The reason this comes up so often is that domain validation lives in two places: form inputs (where users type their company domain) and log scanning (where you extract every domain mentioned in a stream of text). The same pattern works for both, with anchors for full-string match in forms and unanchored in scans.

Quick reference

The practical pattern, ready to paste:

^(?:[a-zA-Z0-9](?:[a-zA-Z0-9-]{0,61}[a-zA-Z0-9])?\.)+[a-zA-Z]{2,63}$

The same pattern with the 255-character total length enforced:

^(?=.{1,255}$)(?:[a-zA-Z0-9](?:[a-zA-Z0-9-]{0,61}[a-zA-Z0-9])?\.)+[a-zA-Z]{2,63}$

Single-label hostname (e.g., localhost, printer-01):

^[a-zA-Z0-9](?:[a-zA-Z0-9-]{0,61}[a-zA-Z0-9])?$

The practical pattern

^(?:[a-zA-Z0-9](?:[a-zA-Z0-9-]{0,61}[a-zA-Z0-9])?\.)+[a-zA-Z]{2,63}$

Breaking it down:

• ^ and $ anchor to the full string for form validation. Drop them for log scanning.
• [a-zA-Z0-9] means a label cannot start with a hyphen.
• (?:[a-zA-Z0-9-]{0,61}[a-zA-Z0-9])? allows middle characters including hyphens, but the last character cannot be a hyphen. Together with the first character rule, this enforces "no leading or trailing hyphen". The 61 limits the middle so the total label length stays at most 63.
• \. is a literal dot.
• The whole label pattern is repeated with + so you can have multiple labels (mail.example.co.uk).
• [a-zA-Z]{2,63} is the TLD: letters only, between 2 and 63 characters. Modern TLDs include .museum, .london, .amazon.

This pattern rejects all-numeric TLDs (which don't exist in real DNS) and localhost (single-label). To accept single-label hostnames for internal use, see the variant in the Quick reference above.

The strict pattern (RFC 1035 length limits)

RFC 1035 imposes two length rules: each label is at most 63 octets, and the entire domain (including dots) is at most 255 octets. Regex can enforce the per-label limit naturally; the total length is easier to check with a lookahead.
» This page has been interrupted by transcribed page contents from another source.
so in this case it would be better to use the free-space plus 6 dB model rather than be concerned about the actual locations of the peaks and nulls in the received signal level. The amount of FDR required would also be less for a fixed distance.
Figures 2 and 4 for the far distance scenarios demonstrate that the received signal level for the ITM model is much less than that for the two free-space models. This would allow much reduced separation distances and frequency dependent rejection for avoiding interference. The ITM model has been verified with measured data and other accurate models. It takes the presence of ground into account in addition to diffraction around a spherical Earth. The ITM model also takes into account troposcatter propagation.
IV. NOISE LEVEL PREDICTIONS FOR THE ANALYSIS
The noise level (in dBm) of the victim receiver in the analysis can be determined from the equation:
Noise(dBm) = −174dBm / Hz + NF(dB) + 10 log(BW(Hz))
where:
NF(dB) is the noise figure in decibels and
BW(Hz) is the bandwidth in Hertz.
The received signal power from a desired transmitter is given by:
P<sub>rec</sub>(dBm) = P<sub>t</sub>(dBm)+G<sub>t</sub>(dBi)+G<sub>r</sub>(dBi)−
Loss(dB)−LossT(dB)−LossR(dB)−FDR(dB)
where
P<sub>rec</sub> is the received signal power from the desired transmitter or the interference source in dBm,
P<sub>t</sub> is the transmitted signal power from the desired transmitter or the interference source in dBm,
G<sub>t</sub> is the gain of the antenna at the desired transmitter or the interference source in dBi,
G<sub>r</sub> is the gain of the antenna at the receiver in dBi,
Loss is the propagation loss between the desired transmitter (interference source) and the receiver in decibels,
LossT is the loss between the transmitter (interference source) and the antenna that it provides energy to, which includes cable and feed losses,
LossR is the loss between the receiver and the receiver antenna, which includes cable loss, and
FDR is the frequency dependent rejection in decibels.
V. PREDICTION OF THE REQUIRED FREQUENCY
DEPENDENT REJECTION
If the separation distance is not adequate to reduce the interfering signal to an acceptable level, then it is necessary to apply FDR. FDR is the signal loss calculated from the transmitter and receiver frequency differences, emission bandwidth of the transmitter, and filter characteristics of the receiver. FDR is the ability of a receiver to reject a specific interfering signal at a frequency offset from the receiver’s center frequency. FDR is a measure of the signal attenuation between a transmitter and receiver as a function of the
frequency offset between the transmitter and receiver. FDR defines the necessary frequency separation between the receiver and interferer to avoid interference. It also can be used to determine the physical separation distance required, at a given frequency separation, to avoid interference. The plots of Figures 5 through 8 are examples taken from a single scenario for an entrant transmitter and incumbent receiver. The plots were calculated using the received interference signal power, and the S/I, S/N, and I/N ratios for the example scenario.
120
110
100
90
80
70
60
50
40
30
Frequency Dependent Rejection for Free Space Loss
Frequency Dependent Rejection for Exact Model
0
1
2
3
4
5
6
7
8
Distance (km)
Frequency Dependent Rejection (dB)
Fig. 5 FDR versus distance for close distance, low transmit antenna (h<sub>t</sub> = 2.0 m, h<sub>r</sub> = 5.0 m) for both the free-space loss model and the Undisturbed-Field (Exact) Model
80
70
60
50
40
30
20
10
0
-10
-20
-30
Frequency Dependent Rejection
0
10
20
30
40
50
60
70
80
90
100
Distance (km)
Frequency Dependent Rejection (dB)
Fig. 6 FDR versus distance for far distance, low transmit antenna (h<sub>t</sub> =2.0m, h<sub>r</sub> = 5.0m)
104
^(?=.{1,255}$)(?:[a-zA-Z0-9](?:[a-zA-Z0-9-]{0,61}[a-zA-Z0-9])?\.)+[a-zA-Z]{2,63}$

The added piece is (?=.{1,255}$), a lookahead that asserts the entire string is between 1 and 255 characters. Combined with the rest, this enforces both per-label and total-length limits.

For more on lookahead patterns like this, see how to use regex lookaheads and lookbehinds.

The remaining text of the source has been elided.